Como cada año, visitamos a los Kondrátiev el día de su santo. Kondrátieva nos leyó varias cartas de su marido. Me gustaron mucho las palabras bonsái y fansa[13]. Andréi, al igual que Serge, se estaba preparando para matricularse en el primer curso de la escuela. Le daba clase el profesor Tével Lvóvich.

De repente, todos los muchachos estaban ocupados y los veía muy poco. Casi no quedaba con Serge. Karmánova, sin embargo, nos visitaba con mucha frecuencia. Le gustaba la iglesia que había frente a nuestra casa. El nuevo cura era un monje. Llevaba una tiara negra de la cual pendía algo por detrás, y un manto. Esto resultaba interesante.

El profesor de caligrafía faltó varios días. Estaba enfermo. Le deseé la muerte y recé para que Dios lo enviara al infierno. Pero pronto volvió. «Judas traicionó a Jesucristo con un beso», escribió en la pizarra, y nosotros nos pusimos a copiar.

En Navidad no fui a casi ninguna parte. Los Karmánov se marcharon a visitar a Sophie en Liepaja y enviaron desde allí una postal con la imagen de una iglesia luterana en la que ponía «Fröhliche Weihnachten».

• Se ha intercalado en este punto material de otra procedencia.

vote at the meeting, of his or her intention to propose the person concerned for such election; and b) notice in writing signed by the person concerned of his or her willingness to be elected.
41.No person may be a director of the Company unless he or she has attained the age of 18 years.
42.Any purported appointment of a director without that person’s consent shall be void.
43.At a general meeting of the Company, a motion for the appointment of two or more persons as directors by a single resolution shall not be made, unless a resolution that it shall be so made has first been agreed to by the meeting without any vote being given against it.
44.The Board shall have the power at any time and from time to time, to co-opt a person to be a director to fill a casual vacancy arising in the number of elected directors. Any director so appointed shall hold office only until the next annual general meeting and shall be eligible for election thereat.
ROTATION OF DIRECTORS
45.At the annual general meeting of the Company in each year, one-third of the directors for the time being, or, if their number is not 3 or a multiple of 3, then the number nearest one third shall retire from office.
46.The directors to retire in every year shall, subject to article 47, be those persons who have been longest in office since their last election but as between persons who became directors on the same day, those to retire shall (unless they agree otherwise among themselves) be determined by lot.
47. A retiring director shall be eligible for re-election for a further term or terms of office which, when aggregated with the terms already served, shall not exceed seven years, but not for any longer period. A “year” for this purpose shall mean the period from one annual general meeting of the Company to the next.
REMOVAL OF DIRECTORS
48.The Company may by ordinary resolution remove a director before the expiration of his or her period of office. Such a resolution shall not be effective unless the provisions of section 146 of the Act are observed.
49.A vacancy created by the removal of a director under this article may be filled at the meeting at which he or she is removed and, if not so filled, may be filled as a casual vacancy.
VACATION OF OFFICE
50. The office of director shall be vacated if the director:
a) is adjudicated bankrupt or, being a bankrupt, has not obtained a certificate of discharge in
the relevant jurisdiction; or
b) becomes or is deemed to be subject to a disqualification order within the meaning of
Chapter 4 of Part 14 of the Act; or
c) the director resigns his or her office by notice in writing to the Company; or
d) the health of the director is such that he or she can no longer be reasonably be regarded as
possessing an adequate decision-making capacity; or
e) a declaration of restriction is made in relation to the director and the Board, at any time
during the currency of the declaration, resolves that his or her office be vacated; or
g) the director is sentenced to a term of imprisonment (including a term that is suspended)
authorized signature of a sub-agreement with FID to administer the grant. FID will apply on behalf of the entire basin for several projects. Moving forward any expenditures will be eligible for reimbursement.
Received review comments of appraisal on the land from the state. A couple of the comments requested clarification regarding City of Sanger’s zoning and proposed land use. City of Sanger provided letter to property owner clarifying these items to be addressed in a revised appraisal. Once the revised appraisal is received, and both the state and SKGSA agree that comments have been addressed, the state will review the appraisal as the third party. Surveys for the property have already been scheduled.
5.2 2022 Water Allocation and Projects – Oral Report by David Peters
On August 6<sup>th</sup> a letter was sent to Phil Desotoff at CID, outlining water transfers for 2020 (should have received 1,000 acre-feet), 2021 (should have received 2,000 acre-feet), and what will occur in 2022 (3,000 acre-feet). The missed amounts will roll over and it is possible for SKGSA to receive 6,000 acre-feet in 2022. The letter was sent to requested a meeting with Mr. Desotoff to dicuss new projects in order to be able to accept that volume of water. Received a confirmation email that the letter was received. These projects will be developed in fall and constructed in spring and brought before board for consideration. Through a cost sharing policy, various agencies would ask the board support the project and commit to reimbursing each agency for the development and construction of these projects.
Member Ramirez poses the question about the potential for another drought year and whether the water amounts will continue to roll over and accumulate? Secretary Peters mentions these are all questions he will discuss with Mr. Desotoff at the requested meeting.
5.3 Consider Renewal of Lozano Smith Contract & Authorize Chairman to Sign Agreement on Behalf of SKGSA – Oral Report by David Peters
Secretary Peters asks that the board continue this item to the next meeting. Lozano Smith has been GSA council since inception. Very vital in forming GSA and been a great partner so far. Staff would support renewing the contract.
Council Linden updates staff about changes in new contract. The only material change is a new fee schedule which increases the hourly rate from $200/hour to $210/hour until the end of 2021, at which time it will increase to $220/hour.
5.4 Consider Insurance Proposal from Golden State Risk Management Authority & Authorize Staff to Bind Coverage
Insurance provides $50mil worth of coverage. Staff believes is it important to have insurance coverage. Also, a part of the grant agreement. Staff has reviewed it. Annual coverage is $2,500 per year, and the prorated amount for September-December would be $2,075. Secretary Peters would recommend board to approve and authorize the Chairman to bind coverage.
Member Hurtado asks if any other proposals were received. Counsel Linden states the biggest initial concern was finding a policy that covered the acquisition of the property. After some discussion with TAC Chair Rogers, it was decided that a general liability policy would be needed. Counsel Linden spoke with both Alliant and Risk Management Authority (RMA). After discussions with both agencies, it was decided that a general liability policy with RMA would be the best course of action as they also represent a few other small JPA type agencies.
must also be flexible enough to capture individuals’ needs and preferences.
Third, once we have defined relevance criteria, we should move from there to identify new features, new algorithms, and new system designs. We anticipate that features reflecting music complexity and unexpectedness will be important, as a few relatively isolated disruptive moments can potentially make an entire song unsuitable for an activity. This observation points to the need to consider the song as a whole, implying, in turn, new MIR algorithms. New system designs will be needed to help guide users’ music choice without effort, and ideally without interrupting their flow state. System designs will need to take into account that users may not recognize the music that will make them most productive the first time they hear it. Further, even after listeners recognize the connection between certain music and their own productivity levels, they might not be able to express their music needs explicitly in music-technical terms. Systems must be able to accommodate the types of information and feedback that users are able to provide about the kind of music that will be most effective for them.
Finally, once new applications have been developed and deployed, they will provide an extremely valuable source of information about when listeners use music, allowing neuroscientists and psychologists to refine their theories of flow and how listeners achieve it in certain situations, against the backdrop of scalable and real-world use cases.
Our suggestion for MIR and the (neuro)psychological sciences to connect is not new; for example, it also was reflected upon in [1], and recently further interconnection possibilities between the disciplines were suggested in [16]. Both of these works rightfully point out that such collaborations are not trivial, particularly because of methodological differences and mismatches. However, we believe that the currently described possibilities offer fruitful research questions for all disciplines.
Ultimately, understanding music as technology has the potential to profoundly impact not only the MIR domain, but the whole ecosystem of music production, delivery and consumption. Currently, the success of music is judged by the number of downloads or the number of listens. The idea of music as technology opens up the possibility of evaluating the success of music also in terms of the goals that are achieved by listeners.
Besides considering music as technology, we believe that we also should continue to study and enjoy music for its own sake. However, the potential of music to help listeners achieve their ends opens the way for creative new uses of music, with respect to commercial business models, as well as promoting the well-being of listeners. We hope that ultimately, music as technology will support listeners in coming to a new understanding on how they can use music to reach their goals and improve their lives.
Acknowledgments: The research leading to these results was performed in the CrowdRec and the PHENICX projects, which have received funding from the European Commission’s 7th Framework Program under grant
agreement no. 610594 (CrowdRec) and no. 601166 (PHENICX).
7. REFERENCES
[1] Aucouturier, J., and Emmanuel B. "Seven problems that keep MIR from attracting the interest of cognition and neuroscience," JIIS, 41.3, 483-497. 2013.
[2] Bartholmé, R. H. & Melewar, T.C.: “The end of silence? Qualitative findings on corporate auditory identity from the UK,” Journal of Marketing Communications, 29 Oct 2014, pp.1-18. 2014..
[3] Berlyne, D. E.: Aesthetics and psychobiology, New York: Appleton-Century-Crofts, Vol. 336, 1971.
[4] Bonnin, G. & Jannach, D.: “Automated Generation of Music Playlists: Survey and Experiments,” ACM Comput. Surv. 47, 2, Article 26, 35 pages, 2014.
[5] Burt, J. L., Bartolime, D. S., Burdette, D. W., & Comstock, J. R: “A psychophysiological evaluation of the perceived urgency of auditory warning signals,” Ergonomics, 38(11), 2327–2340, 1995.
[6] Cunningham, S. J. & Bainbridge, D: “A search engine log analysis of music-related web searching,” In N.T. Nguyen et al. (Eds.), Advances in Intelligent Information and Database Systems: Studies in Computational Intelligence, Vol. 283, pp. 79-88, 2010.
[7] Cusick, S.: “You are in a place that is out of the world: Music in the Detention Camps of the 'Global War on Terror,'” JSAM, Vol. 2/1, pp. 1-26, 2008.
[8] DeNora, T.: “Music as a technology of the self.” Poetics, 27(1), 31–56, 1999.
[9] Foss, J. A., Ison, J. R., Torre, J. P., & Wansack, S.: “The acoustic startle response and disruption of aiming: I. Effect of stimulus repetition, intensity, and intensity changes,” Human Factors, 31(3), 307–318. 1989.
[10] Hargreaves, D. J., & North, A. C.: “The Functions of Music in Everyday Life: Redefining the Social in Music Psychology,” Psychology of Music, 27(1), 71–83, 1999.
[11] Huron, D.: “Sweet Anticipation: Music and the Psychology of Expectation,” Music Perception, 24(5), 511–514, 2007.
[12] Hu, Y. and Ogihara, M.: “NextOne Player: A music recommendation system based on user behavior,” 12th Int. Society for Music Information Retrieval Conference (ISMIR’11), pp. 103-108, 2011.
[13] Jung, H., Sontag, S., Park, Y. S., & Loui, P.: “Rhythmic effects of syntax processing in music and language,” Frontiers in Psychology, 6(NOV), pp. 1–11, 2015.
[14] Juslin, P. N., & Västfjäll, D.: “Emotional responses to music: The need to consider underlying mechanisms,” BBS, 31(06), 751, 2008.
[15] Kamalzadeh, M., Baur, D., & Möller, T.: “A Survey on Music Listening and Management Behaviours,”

Aquel año la ingeniera desarrolló un profundo interés por la política. A menudo sacaba temas políticos y entonces a maman y a mí se nos cerraban los ojos.

Los tejados comenzaron a gotear bajo la luz del sol, y yo cada día estaba más harto de la escuela. Me alegré inmensamente cuando una mañana soleada Golovniov, solemne, nos comunicó junto al guardarropa que habían matado a no sé qué príncipe y, por lo tanto, a las doce iríamos a la misa de difuntos y de ahí, a casa. A Golovniov le gustaba anunciar lo inesperado.

Salí de la misa de difuntos con el alma festiva. Olov me propuso ir al bazar. Yo nunca había estado, así que echamos a correr hacia allí. Íbamos riendo y agarrándonos el uno al otro, nos dábamos empujones. Las cocineras casi nos hacen caer de un choque con sus cestas. Las damas se paraban junto a los carros de comestibles y los degustaban. Los muzhiks decían cochinadas en voz alta. Era la primera vez que los veía de cerca.

—Son como ganado —dijo Olov, y nos pusimos a hablar de ellos.

Se acercaba el ayuno, pero yo no pensaba mucho en ello. Había decidido que no le confesaría nada al padre Nikolái porque luego podía chismear o cometer alguna vileza él mismo.

La dama que había venido de Vítebsk aquella vez volvió a enviarnos una postal. Nos invitaba a visitarla. Decidimos ir y maman solicitó un permiso por vacaciones.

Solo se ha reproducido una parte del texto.